Child custody means having the legal right to make major decisions about how to care for and raise your child. Custody is not about who your child lives with or how much time your child spends with each of you.

For example, even if you have custody and are the only one who can make decisions about your child, your child might live equal amounts of time with you and your partner. Or, your child might live mainly with you, but you and your partner have joint custody and share decision-making.

The parent with custody has the right to make important decisions about:

  • education
  • medical care
  • religion

There are different kinds of custody arrangements that say who can make these kinds of major decisions. The most common are joint custody and sole custody.
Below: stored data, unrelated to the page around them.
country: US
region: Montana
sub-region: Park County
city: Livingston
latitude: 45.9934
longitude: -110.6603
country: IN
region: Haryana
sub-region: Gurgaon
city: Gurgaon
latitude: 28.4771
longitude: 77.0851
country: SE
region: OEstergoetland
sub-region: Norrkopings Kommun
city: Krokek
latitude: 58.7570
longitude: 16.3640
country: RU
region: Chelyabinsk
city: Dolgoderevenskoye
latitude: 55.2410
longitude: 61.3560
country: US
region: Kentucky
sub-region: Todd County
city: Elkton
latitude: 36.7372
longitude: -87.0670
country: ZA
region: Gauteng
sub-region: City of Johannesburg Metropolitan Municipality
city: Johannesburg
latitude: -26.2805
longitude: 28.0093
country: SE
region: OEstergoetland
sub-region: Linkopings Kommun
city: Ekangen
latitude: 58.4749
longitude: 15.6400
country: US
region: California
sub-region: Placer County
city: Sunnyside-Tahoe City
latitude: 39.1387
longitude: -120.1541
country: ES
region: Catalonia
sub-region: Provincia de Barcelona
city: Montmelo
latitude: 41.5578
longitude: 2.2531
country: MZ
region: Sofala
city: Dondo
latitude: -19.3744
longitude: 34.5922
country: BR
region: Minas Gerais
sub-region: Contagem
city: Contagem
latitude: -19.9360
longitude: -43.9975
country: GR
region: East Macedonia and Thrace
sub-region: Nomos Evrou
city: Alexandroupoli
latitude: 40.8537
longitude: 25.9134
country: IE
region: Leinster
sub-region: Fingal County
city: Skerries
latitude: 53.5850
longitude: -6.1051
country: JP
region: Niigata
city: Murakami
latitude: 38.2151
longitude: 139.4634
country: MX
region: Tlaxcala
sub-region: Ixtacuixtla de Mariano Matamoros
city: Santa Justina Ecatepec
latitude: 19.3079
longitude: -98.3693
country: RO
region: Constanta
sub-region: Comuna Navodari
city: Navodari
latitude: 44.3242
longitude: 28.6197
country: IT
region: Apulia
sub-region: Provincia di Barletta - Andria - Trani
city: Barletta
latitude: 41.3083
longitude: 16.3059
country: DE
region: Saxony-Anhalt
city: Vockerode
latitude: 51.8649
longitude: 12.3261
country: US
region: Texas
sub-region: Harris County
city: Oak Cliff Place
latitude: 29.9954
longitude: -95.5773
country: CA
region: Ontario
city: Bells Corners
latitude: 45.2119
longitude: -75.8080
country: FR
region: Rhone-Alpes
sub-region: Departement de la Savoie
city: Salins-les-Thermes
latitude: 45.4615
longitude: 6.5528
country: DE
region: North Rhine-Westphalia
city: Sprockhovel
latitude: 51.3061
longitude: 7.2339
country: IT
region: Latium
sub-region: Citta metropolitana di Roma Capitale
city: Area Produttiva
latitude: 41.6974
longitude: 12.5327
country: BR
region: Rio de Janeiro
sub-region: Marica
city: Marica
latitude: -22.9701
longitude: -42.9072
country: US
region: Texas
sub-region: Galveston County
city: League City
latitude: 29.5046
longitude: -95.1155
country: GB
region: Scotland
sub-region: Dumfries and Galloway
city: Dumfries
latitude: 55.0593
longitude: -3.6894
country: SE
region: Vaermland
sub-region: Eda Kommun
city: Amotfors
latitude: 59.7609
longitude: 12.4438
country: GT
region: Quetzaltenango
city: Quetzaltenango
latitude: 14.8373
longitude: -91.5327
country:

Joint custody means that both parents together make these major decisions about their child's life.

Sole custody means that one parent makes these major decisions about their child's life and the other parent is told about the decision that was made.

In some cases, other people might get custody, such as a step-parent, grandparent, or other relative. Or, it could be someone outside the family who has a close relationship with the child.

If you and your partner agree on custody arrangements, you can put what you've agreed on in an agreement.

If you can't agree, you can ask a family law professional like a mediator to help you work out an agreement.

For example, each family court location in Ontario offers subsidized mediation services. You can get up to 8 hours of mediation for a fee that is based on each person's income. You can use this service whether or not you have a court case. And if you have a court case, you can get up to 2 hours of mediation for free at the court.

Or, you can go to court and ask a judge to decide. The judge uses a legal test called the best interests of the child to make decisions about custody, access, and parenting.